Translating musculoskeletal radiology reports into patient-friendly summaries using ChatGPT-4

Ian J Kuckelman; Karla Wetley; Paul Hyunsoo Yi; Andrew Bailey Ross

doi:10.1007/s00256-024-04599-2

Translating musculoskeletal radiology reports into patient-friendly summaries using ChatGPT-4

Skeletal Radiol. 2024 Jan 25. doi: 10.1007/s00256-024-04599-2. Online ahead of print.

Authors

Ian J Kuckelman¹, Karla Wetley², Paul Hyunsoo Yi³, Andrew Bailey Ross²

Affiliations

¹ University of Wisconsin School of Medicine & Public Health, 750 Highland Ave, Madison, WI, 53705, USA. kuckelman@wisc.edu.
² University of Wisconsin School of Medicine & Public Health, 750 Highland Ave, Madison, WI, 53705, USA.
³ University of Maryland School of Medicine, 655 W Baltimore St S, Baltimore, MD, 21201, USA.

PMID: 38270616
DOI: 10.1007/s00256-024-04599-2

Abstract

Objective: To assess the feasibility of using large language models (LLMs), specifically ChatGPT-4, to generate concise and accurate layperson summaries of musculoskeletal radiology reports.

Methods: Sixty radiology reports, comprising 20 MR shoulder, 20 MR knee, and 20 MR lumbar spine reports, were obtained via PACS. The reports were deidentified and then submitted to ChatGPT-4, with the prompt "Produce an organized and concise layperson summary of the findings of the following radiology report. Target a reading level of 8-9th grade and word count <300 words." Three (two primary and one later added for validation) independent readers evaluated the summaries for completeness and accuracy compared to the original reports. Summaries were rated on a scale of 1 to 3: 1) summaries that were incorrect or incomplete, potentially providing harmful or confusing information; 2) summaries that were mostly correct and complete, unlikely to cause confusion or harm; and 3) summaries that were entirely correct and complete.

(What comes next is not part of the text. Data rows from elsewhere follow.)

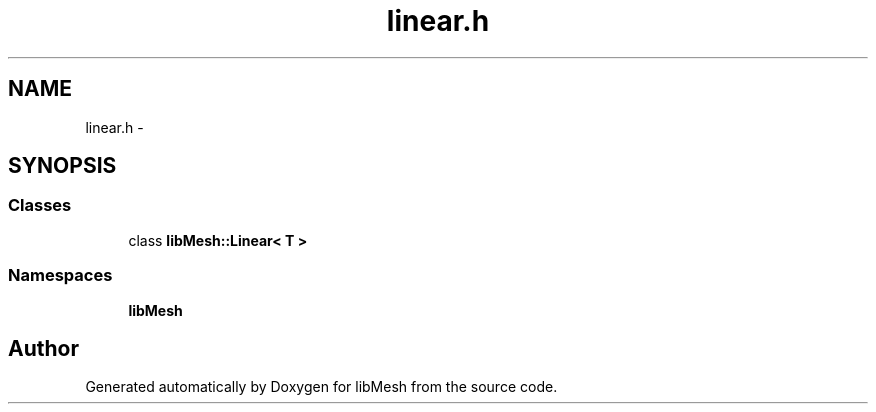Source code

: .TH "linear.h" 3 "Tue May 6 2014" "libMesh" \" -*- nroff -*-
.ad l
.nh
.SH NAME
linear.h \- 
.SH SYNOPSIS
.br
.PP
.SS "Classes"

.in +1c
.ti -1c
.RI "class \fBlibMesh::Linear< T >\fP"
.br
.in -1c
.SS "Namespaces"

.in +1c
.ti -1c
.RI "\fBlibMesh\fP"
.br
.in -1c
.SH "Author"
.PP 
Generated automatically by Doxygen for libMesh from the source code\&.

Results: All 60 responses met the criteria for word count and readability. Mean ratings for accuracy were 2.58 for reader 1, 2.71 for reader 2, and 2.77 for reader 3. Mean ratings for completeness were 2.87 for reader 1 and 2.73 for reader 2 and 2.87 for reader 3. For accuracy, reader 1 identified three summaries as a 1, reader 2 identified one, and reader 3 identified none. For the two primary readers, inter-reader agreement was low for accuracy (kappa 0.33) and completeness (kappa 0.29). There were no statistically significant changes in inter-reader agreement when the third reader's ratings were included in analysis.

Conclusion: Overall ratings for accuracy and completeness of the AI-generated layperson report summaries were high with only a small minority likely to be confusing or inaccurate. This study illustrates the potential for leveraging generative AI, such as ChatGPT-4, to automate the production of patient-friendly summaries for musculoskeletal MR imaging.

Keywords: Artificial intelligence; ChatGPT; Large language models; Musculoskeletal; Patient education; Report.